Os embargos de declaração foram rejeitados. No recurso especial, a recorrente aponta ofensa aos seguintes dispositivos legais: (a) art. 1.022 do CPC, aduzindo que o acórdão proferido no julgamento do recurso não se manifestou sobre a incidência dos artigos 24, XVIII, 77, V e 78-F, § 1 0 , da Lei 10.233/2001 - a análise de tais dispositivos legais é fundamental para a comprovação da tese da recorrente, pois esclarece o poder normativo da Agência e a legalidade da aplicação da multa com fundamento na legislação vigente; (b) arts. 24, XVIII, 77, V e 78-F, § 1º, da Lei 10.233/2001, alegando que: i) o Tribunal de origem afastou o poder normativo que foi outorgado pelo Congresso Nacional à ANTT, , contrariando a expressa redação dos artigos citados que atribuem poder regulamentar à Agências Reguladora recorrente - decorrentes do poder de polícia administrativa - e com fundamento no qual a ANTT editou a Resolução no 4.071/2013, que em seu art. 8º, inciso VII, prescreve a infração de "deixar de adotar as providências cabíveis, inclusive por vias judiciais, para garantia do patrimônio da rodovia, da faixa de domínio, das edificações e dos bens da concessão, inclusive quanto à implantação de acessos irregulares e ocupações ilegais"; ii) da simples análise dos fatos narrados pelo acórdão recorrido, resta clara a higidez do Auto de Infração nº 043/2015, já que a recorrida tem o dever de manter a integridade da faixa de domínio do Sistema Rodoviário; iii) não existe na norma editada pela ANTT qualquer diferenciação quanto a licitude da ocupação da faixa de domínio - a obrigação da recorrida é manter a integridade da faixa de domínio do Sistema Rodoviário Concedido.

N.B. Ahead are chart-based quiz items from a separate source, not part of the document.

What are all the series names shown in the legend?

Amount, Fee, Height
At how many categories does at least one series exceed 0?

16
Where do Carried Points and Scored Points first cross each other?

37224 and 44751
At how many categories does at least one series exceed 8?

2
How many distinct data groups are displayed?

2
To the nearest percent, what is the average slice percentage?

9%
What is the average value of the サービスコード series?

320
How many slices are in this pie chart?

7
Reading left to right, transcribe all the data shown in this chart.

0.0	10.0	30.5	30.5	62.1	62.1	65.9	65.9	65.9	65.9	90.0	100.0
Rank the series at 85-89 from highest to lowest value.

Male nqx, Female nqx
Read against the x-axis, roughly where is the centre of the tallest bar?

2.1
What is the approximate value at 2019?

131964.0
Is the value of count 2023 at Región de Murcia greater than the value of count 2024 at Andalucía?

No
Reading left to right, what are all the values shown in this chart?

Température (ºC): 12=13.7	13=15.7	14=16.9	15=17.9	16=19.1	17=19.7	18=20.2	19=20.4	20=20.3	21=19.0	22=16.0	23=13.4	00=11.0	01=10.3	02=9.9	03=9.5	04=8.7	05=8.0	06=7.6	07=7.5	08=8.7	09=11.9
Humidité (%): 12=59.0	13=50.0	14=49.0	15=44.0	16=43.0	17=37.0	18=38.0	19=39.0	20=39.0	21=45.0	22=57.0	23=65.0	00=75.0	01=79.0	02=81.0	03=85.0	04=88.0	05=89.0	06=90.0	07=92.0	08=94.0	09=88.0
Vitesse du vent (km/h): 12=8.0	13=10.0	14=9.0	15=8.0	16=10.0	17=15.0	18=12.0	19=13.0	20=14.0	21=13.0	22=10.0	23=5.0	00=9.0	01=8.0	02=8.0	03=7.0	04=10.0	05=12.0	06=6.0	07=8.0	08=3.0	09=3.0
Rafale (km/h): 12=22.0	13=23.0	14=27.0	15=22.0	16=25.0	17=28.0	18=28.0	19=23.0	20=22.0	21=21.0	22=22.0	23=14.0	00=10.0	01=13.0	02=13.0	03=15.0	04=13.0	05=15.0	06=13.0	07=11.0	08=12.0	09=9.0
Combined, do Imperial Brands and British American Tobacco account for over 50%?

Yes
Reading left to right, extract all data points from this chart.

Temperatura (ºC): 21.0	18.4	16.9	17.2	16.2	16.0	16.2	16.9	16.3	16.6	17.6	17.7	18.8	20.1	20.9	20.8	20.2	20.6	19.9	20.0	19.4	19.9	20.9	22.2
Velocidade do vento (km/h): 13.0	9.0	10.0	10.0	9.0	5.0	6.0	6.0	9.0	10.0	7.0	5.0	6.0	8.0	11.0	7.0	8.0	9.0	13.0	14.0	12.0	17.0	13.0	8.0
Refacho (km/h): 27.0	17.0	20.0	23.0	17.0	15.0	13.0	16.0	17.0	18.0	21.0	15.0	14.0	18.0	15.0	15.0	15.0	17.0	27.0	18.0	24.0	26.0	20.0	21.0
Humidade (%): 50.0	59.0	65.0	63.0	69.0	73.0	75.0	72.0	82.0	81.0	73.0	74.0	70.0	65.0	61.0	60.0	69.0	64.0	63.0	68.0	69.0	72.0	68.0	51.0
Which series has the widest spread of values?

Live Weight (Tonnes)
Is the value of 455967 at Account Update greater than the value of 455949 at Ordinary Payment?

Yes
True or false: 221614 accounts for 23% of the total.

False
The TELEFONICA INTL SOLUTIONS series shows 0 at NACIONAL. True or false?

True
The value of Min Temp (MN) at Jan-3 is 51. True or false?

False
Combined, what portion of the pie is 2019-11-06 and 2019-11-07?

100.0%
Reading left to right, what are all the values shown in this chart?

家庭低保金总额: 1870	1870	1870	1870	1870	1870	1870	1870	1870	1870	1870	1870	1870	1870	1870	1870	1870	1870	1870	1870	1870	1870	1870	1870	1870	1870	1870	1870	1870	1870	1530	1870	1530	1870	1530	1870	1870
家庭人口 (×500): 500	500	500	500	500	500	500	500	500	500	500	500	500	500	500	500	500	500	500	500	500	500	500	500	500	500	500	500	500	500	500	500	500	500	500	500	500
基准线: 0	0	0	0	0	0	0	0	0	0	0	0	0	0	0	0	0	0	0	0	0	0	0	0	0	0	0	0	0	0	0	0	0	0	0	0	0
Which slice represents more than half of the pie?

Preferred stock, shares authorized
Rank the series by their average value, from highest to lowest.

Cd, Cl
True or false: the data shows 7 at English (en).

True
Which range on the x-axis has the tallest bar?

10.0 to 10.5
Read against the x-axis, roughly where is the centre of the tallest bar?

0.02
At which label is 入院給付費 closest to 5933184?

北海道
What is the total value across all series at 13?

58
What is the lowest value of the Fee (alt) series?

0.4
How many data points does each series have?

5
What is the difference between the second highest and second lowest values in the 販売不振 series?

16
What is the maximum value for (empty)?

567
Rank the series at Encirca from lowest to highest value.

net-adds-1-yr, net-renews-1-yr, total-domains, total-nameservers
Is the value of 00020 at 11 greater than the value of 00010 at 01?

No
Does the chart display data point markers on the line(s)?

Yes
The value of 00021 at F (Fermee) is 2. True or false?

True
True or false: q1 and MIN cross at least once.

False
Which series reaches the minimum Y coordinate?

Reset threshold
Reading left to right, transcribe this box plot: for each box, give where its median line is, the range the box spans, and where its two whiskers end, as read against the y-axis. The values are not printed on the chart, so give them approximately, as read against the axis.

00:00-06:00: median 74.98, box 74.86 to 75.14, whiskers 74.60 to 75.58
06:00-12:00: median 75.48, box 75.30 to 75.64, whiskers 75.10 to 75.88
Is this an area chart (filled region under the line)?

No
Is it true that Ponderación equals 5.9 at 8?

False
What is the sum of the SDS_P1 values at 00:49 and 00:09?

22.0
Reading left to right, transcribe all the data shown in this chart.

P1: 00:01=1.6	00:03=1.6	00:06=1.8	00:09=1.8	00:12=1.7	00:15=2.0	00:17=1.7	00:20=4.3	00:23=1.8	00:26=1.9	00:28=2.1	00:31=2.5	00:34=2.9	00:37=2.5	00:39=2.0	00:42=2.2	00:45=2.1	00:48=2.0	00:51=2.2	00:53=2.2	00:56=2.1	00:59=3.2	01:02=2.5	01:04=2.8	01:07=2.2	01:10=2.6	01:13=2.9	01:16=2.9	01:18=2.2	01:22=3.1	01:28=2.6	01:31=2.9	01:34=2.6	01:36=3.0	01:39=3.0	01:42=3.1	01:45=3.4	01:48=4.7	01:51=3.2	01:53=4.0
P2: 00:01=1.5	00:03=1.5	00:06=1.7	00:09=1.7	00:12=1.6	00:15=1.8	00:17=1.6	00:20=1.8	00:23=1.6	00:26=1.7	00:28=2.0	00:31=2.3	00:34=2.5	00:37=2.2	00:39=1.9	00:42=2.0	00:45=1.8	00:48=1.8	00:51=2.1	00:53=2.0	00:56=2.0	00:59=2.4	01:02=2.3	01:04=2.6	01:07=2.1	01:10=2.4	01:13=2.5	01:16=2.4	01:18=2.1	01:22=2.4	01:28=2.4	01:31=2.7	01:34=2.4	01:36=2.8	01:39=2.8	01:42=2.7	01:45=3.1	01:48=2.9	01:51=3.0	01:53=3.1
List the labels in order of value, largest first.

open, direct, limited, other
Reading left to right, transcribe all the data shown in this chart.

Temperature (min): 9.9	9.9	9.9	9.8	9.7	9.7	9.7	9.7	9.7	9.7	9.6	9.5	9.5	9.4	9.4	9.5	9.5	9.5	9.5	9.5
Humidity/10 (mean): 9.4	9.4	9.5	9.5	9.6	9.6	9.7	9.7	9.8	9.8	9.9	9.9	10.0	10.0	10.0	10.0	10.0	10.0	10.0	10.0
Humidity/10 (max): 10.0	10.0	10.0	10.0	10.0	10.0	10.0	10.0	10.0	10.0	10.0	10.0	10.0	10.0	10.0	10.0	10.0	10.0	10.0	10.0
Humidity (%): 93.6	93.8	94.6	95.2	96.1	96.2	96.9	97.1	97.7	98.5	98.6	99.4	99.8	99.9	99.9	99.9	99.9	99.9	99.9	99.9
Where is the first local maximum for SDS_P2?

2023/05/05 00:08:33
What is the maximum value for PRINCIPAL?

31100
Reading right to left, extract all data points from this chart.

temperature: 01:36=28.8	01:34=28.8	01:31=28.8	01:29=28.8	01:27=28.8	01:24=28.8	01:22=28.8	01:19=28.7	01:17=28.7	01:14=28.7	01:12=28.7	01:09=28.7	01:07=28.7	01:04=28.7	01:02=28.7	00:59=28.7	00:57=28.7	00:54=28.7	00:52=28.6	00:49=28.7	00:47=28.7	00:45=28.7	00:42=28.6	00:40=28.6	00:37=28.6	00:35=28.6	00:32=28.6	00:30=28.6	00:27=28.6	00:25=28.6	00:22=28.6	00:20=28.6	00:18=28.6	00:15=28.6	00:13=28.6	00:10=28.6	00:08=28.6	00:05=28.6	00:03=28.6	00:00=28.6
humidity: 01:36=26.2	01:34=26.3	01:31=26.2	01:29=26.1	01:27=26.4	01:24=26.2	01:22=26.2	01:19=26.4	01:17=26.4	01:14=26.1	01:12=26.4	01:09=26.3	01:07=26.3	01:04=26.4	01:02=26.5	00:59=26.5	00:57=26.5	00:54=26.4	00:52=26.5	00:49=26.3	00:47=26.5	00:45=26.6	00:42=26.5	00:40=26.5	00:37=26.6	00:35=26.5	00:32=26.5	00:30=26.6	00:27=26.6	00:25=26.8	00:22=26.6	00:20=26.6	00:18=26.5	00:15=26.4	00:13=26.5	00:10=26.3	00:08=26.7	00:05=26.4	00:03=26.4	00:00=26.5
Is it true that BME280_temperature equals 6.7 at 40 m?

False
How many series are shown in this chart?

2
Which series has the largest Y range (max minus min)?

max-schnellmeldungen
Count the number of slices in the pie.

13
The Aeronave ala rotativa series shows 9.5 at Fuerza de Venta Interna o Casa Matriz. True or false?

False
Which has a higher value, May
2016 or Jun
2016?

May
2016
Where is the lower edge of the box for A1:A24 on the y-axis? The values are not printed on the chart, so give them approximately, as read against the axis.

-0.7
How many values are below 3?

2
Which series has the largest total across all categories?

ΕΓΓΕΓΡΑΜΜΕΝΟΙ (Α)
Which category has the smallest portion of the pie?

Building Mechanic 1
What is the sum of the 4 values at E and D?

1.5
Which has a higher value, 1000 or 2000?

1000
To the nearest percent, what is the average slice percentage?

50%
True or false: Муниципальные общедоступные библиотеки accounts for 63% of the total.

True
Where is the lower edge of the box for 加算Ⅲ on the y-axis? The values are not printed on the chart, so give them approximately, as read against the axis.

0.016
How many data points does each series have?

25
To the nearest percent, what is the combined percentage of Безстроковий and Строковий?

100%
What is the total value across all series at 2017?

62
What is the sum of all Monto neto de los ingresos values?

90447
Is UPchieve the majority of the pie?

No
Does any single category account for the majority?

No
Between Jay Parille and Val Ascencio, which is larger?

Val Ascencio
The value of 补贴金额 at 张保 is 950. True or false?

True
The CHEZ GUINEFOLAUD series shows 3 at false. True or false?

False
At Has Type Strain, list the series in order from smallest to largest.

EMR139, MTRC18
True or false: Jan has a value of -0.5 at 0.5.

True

Foram apresentadas contrarrazões.

Sobreveio juízo negativo de admissibilidade à consideração de que: a) não se admite o recurso especial pela violação ao art. 1022 do CPC, se não apontada a omissão no acórdão recorrido e/ou se o Tribunal decide fundamentadamente a questão; b) o tema relativo à incidência dos artigos 24, XVIII, 77, V e 78-F, § 1º, da Lei nº 10.233/2001, somente veio a ser objeto de questionamento pela autarquia nos embargos de declaração; c) para fins da interposição do apelo excepcional, é inviável a análise da contrariedade a ato normativo secundário, tais como Resoluções, Portarias, Regimentos, Instruções Normativas e Circulares, por não se equipararem ao conceito de lei federal; d) o enfrentamento da questão, nos moldes em que delimitada na causa, inequivocamente, não dispensaria novo exame sobre o acervo probatório constante dos autos, providência vedada na via especial, conforme o óbice da Súmula 7/STJ.

Insurge a parte agravante contra essa decisão, afirmando que, ao contrário do que supõe o juízo de admissibilidade, o recurso especial reúne condições de ser processado.

Houve contraminuta pela parte agravada.

É o relatório. Passo a decidir.

Preenchido os pressupostos de admissibilidade do agravo, passo ao exame do recurso especial.

Preliminarmente afasto à alegada violação ao artigo 1.022, II, CPC.

Como se sabe, cabe ao magistrado decidir a questão de acordo com o seu livre convencimento, não estando obrigado a rebater um a um os argumentos apresentados pela parte quando já encontrou fundamento suficiente para decidir a lide.